Thanks for the review guys!

clang/test/Analysis/std-c-library-functions-arg-constraints.c
2–8

Yeah, that's a very good approach, I just changed it like that. :)

This revision was automatically updated to reflect the committed changes.
NoQ added inline comments.Mar 25 2020, 12:06 AM
clang/lib/StaticAnalyzer/Checkers/StdLibraryFunctionsChecker.cpp
456–458

Wait, i misunderstood the code. It's even worse than that: you're adding transitions in a loop, so it'll cause state splits for every constraint. Because you do not intend to create multiple branches here, there needs to be exactly one addTransition performed every time checkPreCall is called. I.e., for now this code is breaking everything whenever there's more than one constraint, regardless of whether it's on the same argument.

martong marked an inline comment as done.Mar 25 2020, 7:33 AM
martong added inline comments.
clang/lib/StaticAnalyzer/Checkers/StdLibraryFunctionsChecker.cpp
456–458

Yeah, that's a very good catch, thanks! I am going to prepare a patch to fix this soon. My idea is to store the SuccessSt and apply the next argument constraint on that. And once the loop is finished I'll have call the addTransition().
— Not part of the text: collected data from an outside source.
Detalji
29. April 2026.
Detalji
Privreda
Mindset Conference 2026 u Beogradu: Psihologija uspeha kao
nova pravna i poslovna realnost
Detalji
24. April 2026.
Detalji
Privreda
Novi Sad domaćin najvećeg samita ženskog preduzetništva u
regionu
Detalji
NoQ added inline comments.Mar 25 2020, 8:15 AM
clang/lib/StaticAnalyzer/Checkers/StdLibraryFunctionsChecker.cpp
456–458

Yup, that's the common thing to do in such cases.

NoQ added inline comments.Mar 25 2020, 9:29 AM
clang/lib/StaticAnalyzer/Checkers/StdLibraryFunctionsChecker.cpp
456–458

While we're at it, could you try to come up with a runtime assertion that'll help us prevent these mistakes?
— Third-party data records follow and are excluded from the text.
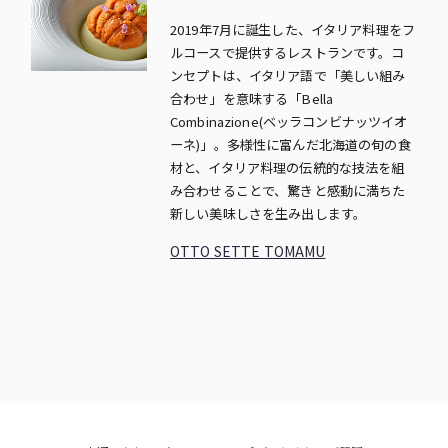
2019年7月に誕生した、イタリア料理をフ
ルコースで提供するレストランです。コ
ンセプトは、イタリア語で「美しい組み
合わせ」を意味する「Bella
Combinazione(ベッラコンビナッツイオ
ーネ)」。多様性に富んだ北海道の旬の食
材と、イタリア料理の伝統的な技法を組
み合わせることで、驚きと感動に満ちた
新しい美味しさを生み出します。
OTTO SETTE TOMAMU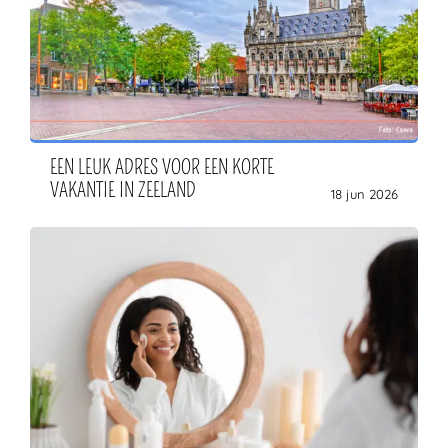
EEN LEUK ADRES VOOR EEN KORTE
VAKANTIE IN ZEELAND
18 jun 2026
Like, dunno, make CheckerContext crash whenever there's more than one branch being added, and then add a method to opt out when it's actually necessary to add more transitions (i.e., the user would say C.setMaxTransitions(2) at the beginning of their checker callback whenever they need to make a state split, defaulting to 1). It's a bit tricky because i still want to allow multiple transitions when they allow one branch (i.e., transitions chained together) but i think it'll take a lot of review anxiety from me because it's a very dangerous mistake to make and for now code review is the only way to catch it. So, yay, faster code reviews.

I just created a quick fix for the issue: https://reviews.llvm.org/D76790

martong marked an inline comment as done.Mar 25 2020, 11:23 AM
martong added inline comments.
clang/lib/StaticAnalyzer/Checkers/StdLibraryFunctionsChecker.cpp
456–458

Hmm I see your point and I agree this would be a valuable sanity check. But if you don't mind I'd like to address this in a different and stand-alone patch (independently from the quick-fix https://reviews.llvm.org/D76790) because it does not seem to be trivial for me.

My first concern is this: if we have 1 as the default value for maxTranisitions then we should add an extra C.setMaxTransitions(N) in every checker callback that does a state split, is that right?